Three levels of off, from broadest to narrowest:

Terminal window
# Disable the entire read cache (no delta, no structure map) for one run
TOKEN_OPTIMIZER_READ_CACHE=0 python3 measure.py report
# Disable delta mode only, leaving structure map active
TOKEN_OPTIMIZER_READ_CACHE_DELTA=0 python3 measure.py report

To persist the change, toggle the features through the suite manager:

Terminal window
cd ~/.claude/skills/token-optimizer/scripts
python3 measure.py v5 disable delta_mode

All of these variables and their defaults live in the configuration reference. They are defined there once to avoid drift; this page links rather than restates them.
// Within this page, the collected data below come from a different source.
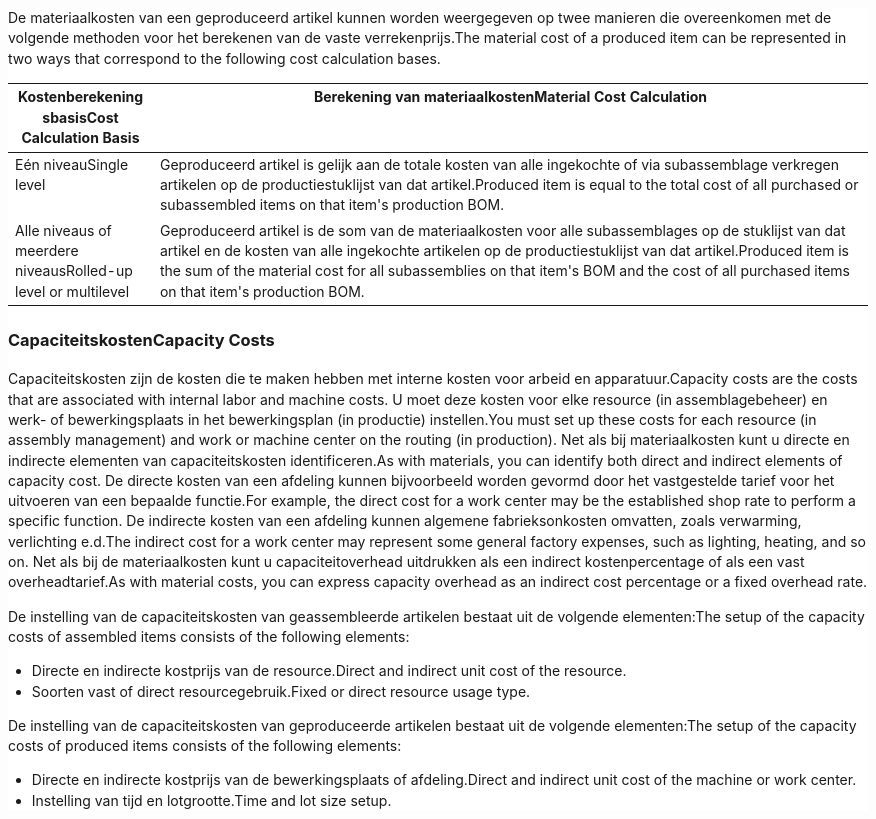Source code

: <span data-ttu-id="6e2ea-145">De materiaalkosten van een geproduceerd artikel kunnen worden weergegeven op twee manieren die overeenkomen met de volgende methoden voor het berekenen van de vaste verrekenprijs.</span><span class="sxs-lookup"><span data-stu-id="6e2ea-145">The material cost of a produced item can be represented in two ways that correspond to the following cost calculation bases.</span></span>  

|<span data-ttu-id="6e2ea-146">Kostenberekeningsbasis</span><span class="sxs-lookup"><span data-stu-id="6e2ea-146">Cost Calculation Basis</span></span>|<span data-ttu-id="6e2ea-147">Berekening van materiaalkosten</span><span class="sxs-lookup"><span data-stu-id="6e2ea-147">Material Cost Calculation</span></span>|  
|----------------------------|-------------------------------|  
|<span data-ttu-id="6e2ea-148">Eén niveau</span><span class="sxs-lookup"><span data-stu-id="6e2ea-148">Single level</span></span>|<span data-ttu-id="6e2ea-149">Geproduceerd artikel is gelijk aan de totale kosten van alle ingekochte of via subassemblage verkregen artikelen op de productiestuklijst van dat artikel.</span><span class="sxs-lookup"><span data-stu-id="6e2ea-149">Produced item is equal to the total cost of all purchased or subassembled items on that item's production BOM.</span></span>|  
|<span data-ttu-id="6e2ea-150">Alle niveaus of meerdere niveaus</span><span class="sxs-lookup"><span data-stu-id="6e2ea-150">Rolled-up level or multilevel</span></span>|<span data-ttu-id="6e2ea-151">Geproduceerd artikel is de som van de materiaalkosten voor alle subassemblages op de stuklijst van dat artikel en de kosten van alle ingekochte artikelen op de productiestuklijst van dat artikel.</span><span class="sxs-lookup"><span data-stu-id="6e2ea-151">Produced item is the sum of the material cost for all subassemblies on that item's BOM and the cost of all purchased items on that item's production BOM.</span></span>|  

### <a name="capacity-costs"></a><span data-ttu-id="6e2ea-152">Capaciteitskosten</span><span class="sxs-lookup"><span data-stu-id="6e2ea-152">Capacity Costs</span></span>  
<span data-ttu-id="6e2ea-153">Capaciteitskosten zijn de kosten die te maken hebben met interne kosten voor arbeid en apparatuur.</span><span class="sxs-lookup"><span data-stu-id="6e2ea-153">Capacity costs are the costs that are associated with internal labor and machine costs.</span></span> <span data-ttu-id="6e2ea-154">U moet deze kosten voor elke resource (in assemblagebeheer) en werk- of bewerkingsplaats in het bewerkingsplan (in productie) instellen.</span><span class="sxs-lookup"><span data-stu-id="6e2ea-154">You must set up these costs for each resource (in assembly management) and work or machine center on the routing (in production).</span></span> <span data-ttu-id="6e2ea-155">Net als bij materiaalkosten kunt u directe en indirecte elementen van capaciteitskosten identificeren.</span><span class="sxs-lookup"><span data-stu-id="6e2ea-155">As with materials, you can identify both direct and indirect elements of capacity cost.</span></span> <span data-ttu-id="6e2ea-156">De directe kosten van een afdeling kunnen bijvoorbeeld worden gevormd door het vastgestelde tarief voor het uitvoeren van een bepaalde functie.</span><span class="sxs-lookup"><span data-stu-id="6e2ea-156">For example, the direct cost for a work center may be the established shop rate to perform a specific function.</span></span> <span data-ttu-id="6e2ea-157">De indirecte kosten van een afdeling kunnen algemene fabrieksonkosten omvatten, zoals verwarming, verlichting e.d.</span><span class="sxs-lookup"><span data-stu-id="6e2ea-157">The indirect cost for a work center may represent some general factory expenses, such as lighting, heating, and so on.</span></span> <span data-ttu-id="6e2ea-158">Net als bij de materiaalkosten kunt u capaciteitoverhead uitdrukken als een indirect kostenpercentage of als een vast overheadtarief.</span><span class="sxs-lookup"><span data-stu-id="6e2ea-158">As with material costs, you can express capacity overhead as an indirect cost percentage or a fixed overhead rate.</span></span>  

<span data-ttu-id="6e2ea-159">De instelling van de capaciteitskosten van geassembleerde artikelen bestaat uit de volgende elementen:</span><span class="sxs-lookup"><span data-stu-id="6e2ea-159">The setup of the capacity costs of assembled items consists of the following elements:</span></span>  

-   <span data-ttu-id="6e2ea-160">Directe en indirecte kostprijs van de resource.</span><span class="sxs-lookup"><span data-stu-id="6e2ea-160">Direct and indirect unit cost of the resource.</span></span>  
-   <span data-ttu-id="6e2ea-161">Soorten vast of direct resourcegebruik.</span><span class="sxs-lookup"><span data-stu-id="6e2ea-161">Fixed or direct resource usage type.</span></span>  

<span data-ttu-id="6e2ea-162">De instelling van de capaciteitskosten van geproduceerde artikelen bestaat uit de volgende elementen:</span><span class="sxs-lookup"><span data-stu-id="6e2ea-162">The setup of the capacity costs of produced items consists of the following elements:</span></span>  

-   <span data-ttu-id="6e2ea-163">Directe en indirecte kostprijs van de bewerkingsplaats of afdeling.</span><span class="sxs-lookup"><span data-stu-id="6e2ea-163">Direct and indirect unit cost of the machine or work center.</span></span>  
-   <span data-ttu-id="6e2ea-164">Instelling van tijd en lotgrootte.</span><span class="sxs-lookup"><span data-stu-id="6e2ea-164">Time and lot size setup.</span></span>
ScenarioFull re-readWith read cache
Small file changed slightly, re-read~2,000 tokens~50-token diff
720KB Python file, re-read~180,000 tokens~250-token skeleton
180K-token file re-read 5 times~900,000 tokens~1,250 tokens total
Terminal window
cd ~/.claude/skills/token-optimizer/scripts
# Hit and miss stats for the current session or a specific one
python3 measure.py read-cache-stats
python3 measure.py read-cache-stats --session SESSION_ID
# Clear the read cache (all sessions, or one)
python3 measure.py read-cache-clear
python3 measure.py read-cache-clear --session SESSION_ID
# Preview the skeleton and savings for a single file
python3 measure.py structure-map path/to/file.py

To exclude specific files or paths from the read cache, add a .contextignore file to your project. Patterns in it keep matching files out of caching and substitution, so they are always read in full. Credential files such as .env are excluded automatically regardless of .contextignore.

SettingValue
Default modesoft_block
Delta modeOn
Per-file content cachedUp to 50KB
Delta fallback to full readDiff over 1,500 chars, or either file over 2,000 lines
Structure map (Python)Files up to 800KB / 20K lines
Structure map (JS/TS)Files up to 400KB / 5K lines
Cache clear triggersPreCompact, working-directory change
Cache invalidationAfter Edit, Write, MultiEdit, NotebookEdit

Low. The default soft_block mode fails open: when a diff is large or a file is big, it serves the full file. The one mode that does not fall back is block, which is opt-in. The cache invalidates after writes and clears on compaction and directory change, so a stale or misleading substitution does not persist. The realistic failure is a re-read where the model needed surrounding context the diff omitted, which soft_block already guards against by sizing the fallback.

TOKEN_OPTIMIZER_READ_CACHE, TOKEN_OPTIMIZER_READ_CACHE_DELTA, and TOKEN_OPTIMIZER_STRUCTURE_MAP. Config keys v5_delta_mode, v5_structure_map_beta, and read_cache_enabled. All defined in the configuration reference.

Full behavior on Claude Code CLI and VS Code. On platforms where the PreToolUse Read hook cannot substitute transparently (such as Codex), use the outline helper for an equivalent file skeleton on demand. See the capability matrix.